У ворот Таганской тюрьмы стояли растерянные женщины. Они приносили скудные передачи заключенным. На Лубянке Ляля добилась приема у следователя, который вел дело отца. Фамилия его была Медведев. Это был бледный, измученный непосильным напряжением и, вероятно, голодный человек из рабочих, убежденный революционер. Таким он открывался в беседах с Лялей.

— Кто бы из наших людей мог подтвердить ваши об отце показания? — спросил ее однажды Медведев.

— Рабочие мастерских, переброшенных в Рославль, — ответила Ляля. — Нам писал оттуда знакомый мастер Залипаев. Он революционер, и отец однажды спас его своим заступничеством. Отца знали и уважали рабочие.

Медведев сумрачно поглядел на девушку:

— Я вам верю, но этого мало. Пока — вот вам пропуск на свиданье.
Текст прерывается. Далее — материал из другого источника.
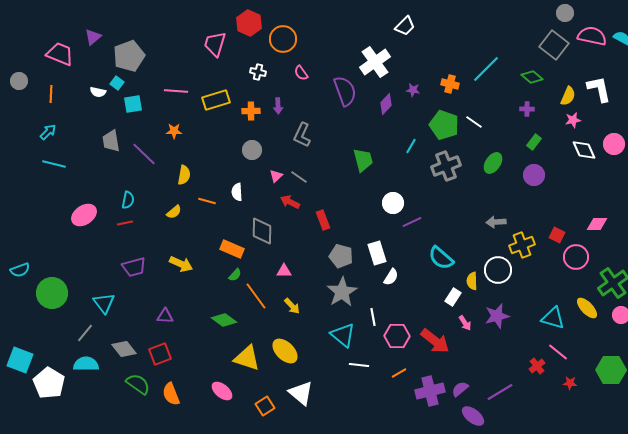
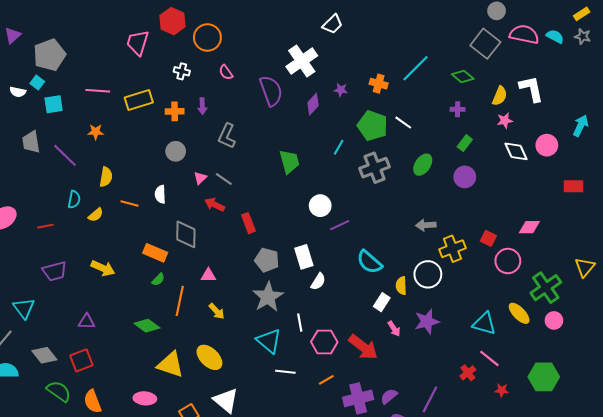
cyan semicircle: (128, 200) -> (74, 199), moved
orange line: (256, 296) -> (180, 301), turned 48
pink ellipse: (222, 391) -> (145, 398), turned -35
purple line: (500, 392) -> (430, 399), turned -32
Не буду описывать это свиданье… В конце концов все началось еще, когда отец приехал первый раз с фронта: чужой запах примешивался к родному запаху его тела, то же тревожное выражение его прекрасных глаз, то же чувство жалости к нему и своя пугающая беспомощность. И та же упрямая надежда, что ничего не может случиться безвозвратно плохого, надежда на хороший конец «несмотря ни на что».

Мать плакала. Отец говорил, что это касается не его лично, а всех, а со всеми не могут расправиться жестоко. Что у него вдумчивый следователь. На прощанье он попросил достать ему Библию. Отец никогда ее не читал, знал о ней, как большинство в его кругу, понаслышке. Ляля достала Библию и принесла со следующей передачей. В одной из записок, которые разрешалось посылать при получении передачи, отец говорил о Книге Иова с радостью и надеждой. Это было, по-видимому, первое в его жизни глубокое «священное» чтение, и он предавал себя, как древний Иов, в руки Божии во всей простоте своей искренней веры и чистой души.

Наступил роковой день: эсерка Каплан совершила покушение на Ленина. Правительство объявило красный террор. В этот день отменили передачу, и у ворот тюрьмы в смятенной толпе женщин нарастало волненье. Женщины не расходились. Ляля стояла в первых рядах толпы со своим уже ненужным узелком и тупо смотрела не отрываясь на громадные тюремные ворота, в которых время от времени отворялась маленькая дверца и кто-то из служащих в военной форме входил и выходил. По-видимому, за ней был внутренний тюремный двор. Ляля стала вглядываться в освещенный квадрат, открывающийся за дверью. Но как бы мог там очутиться отец, там, а не в камере? Ожиданье становилось безнадежным, и все же она чего-то ждала. Сколько часов прошло так в пыли под жарким августовским солнцем?..

И вот случилось невероятное: дверь открылась перед очередным проходящим, и Ляля увидала за ней, совсем близко, в освещенном квадрате родное измученное лицо.

— Папа! — раздался над толпой ее высокий звонкий голос. Толпа притихла. Многие повернули головы на крик. Толпа расступилась. Она бросилась вперед. Дмитрий Михайлович услыхал ее голос, разглядел ее в толпе, его лицо просияло, он поднял руку и издали перекрестил ее широким крестом. Дверь захлопнулась. Ляля все поняла.

Александр Николаевич увез в этот день Наталию Аркадьевну за город к кому-то из знакомых «подышать воздухом», ничего о происходящем не подозревая. Ляля не застала их дома. Страшная была эта ночь. Ляля то бросалась на колени и громко, как самого близкого и всесильного друга, просила Бога, то выбивалась из сил, ложилась ничком на пол и рыдала.